Selected excerpt:
Young people are being educated about food through new media like smart phone and iPad applications that, besides offering service to shoppers, provide food video games. There are kid-oriented recipes on YouTube. The aging Baby Boomers are looking closely at food as well.
Consumers want more information about food, including recipes, Lempert said. “They are bored with their foods and looking for new things to buy. These days, catering to consumers is all about health, indulgence, ethnic anything, technology, and value.”
Consumers want lower prices, local foods, more variety, freshness, and excellent service, he said. Consumers are selfish—“it’s all about me”—they have zero tolerance for error, and want quality and service at a good price.
Food shows are returning to substance. “Cute and cleavage is out,” he said. “Julia Child would be proud.”
Lutz is optimistic about apples, but said marketers need to stay on their toes.
While consumers want value, they’re not averse to paying more for something they really like. In the last quarter of 2009, Honeycrisp apples sold for an average $1.99 a pound while other apples averaged $1.34.
“Apples have become one of the most complex categories in the produce department,” he said. There are many more varieties now and many kinds of packages, all looking for shelf space.
His advice to marketers:
Have solid information as you enter the apple marketing season. Sales in the fourth quarter of the year are critical, and sales lost then are not recovered. That lesson was learned two years ago when the crop size was underestimated and prices were too high early—just as the recession was hitting.
The marketing plan has to be in place at harvest, and supplies of substitute fruits need to be considered. Price should be established early, and price consistency helps retailers so they can promote apples properly. Chain promotions drive sales, he said.

Data extract:
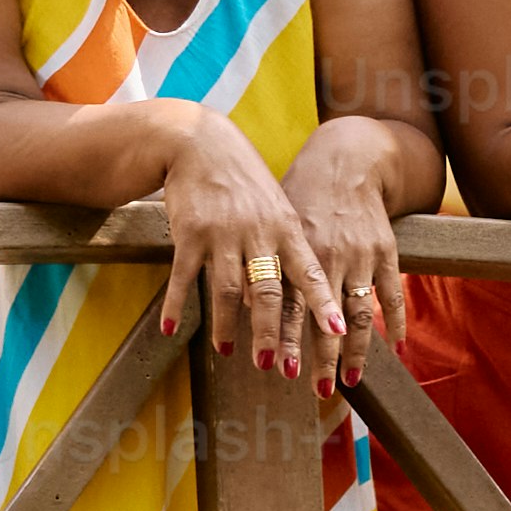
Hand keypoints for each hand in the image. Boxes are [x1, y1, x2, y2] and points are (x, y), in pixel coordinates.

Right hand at [140, 117, 346, 370]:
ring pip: (227, 290)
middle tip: (273, 367)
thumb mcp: (275, 212)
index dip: (323, 305)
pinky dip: (178, 305)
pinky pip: (184, 276)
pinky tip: (171, 329)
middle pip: (268, 292)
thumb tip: (282, 306)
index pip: (310, 273)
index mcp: (287, 229)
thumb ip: (282, 256)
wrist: (202, 143)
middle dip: (272, 333)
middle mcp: (259, 233)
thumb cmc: (246, 185)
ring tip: (227, 351)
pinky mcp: (189, 232)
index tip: (339, 334)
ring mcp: (223, 233)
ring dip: (226, 326)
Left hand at [278, 111, 419, 367]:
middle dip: (320, 356)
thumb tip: (238, 303)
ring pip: (358, 313)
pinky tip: (394, 348)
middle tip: (318, 390)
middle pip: (322, 317)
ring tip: (350, 380)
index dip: (283, 338)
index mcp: (293, 251)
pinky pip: (392, 294)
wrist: (344, 162)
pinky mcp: (385, 251)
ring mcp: (359, 256)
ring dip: (356, 351)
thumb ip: (259, 264)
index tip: (277, 370)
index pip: (285, 304)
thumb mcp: (273, 225)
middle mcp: (326, 256)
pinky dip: (394, 322)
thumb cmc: (300, 197)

Exercise set:
(1) In the food marketing text, what was the average price per pound of Honeycrisp apples in the last quarter of 2009?
(2) Turn the paragraph of the food marketing text that begins "The marketing plan has to be in place at harvest" into a short list that keeps its main facts.

Responses:
(1) $1.99 a pound.

(2)
- Have the marketing plan in place at harvest.
- Consider supplies of substitute fruits.
- Set the price early.
- Keep prices consistent so retailers can promote apples properly.
- Chain promotions drive sales.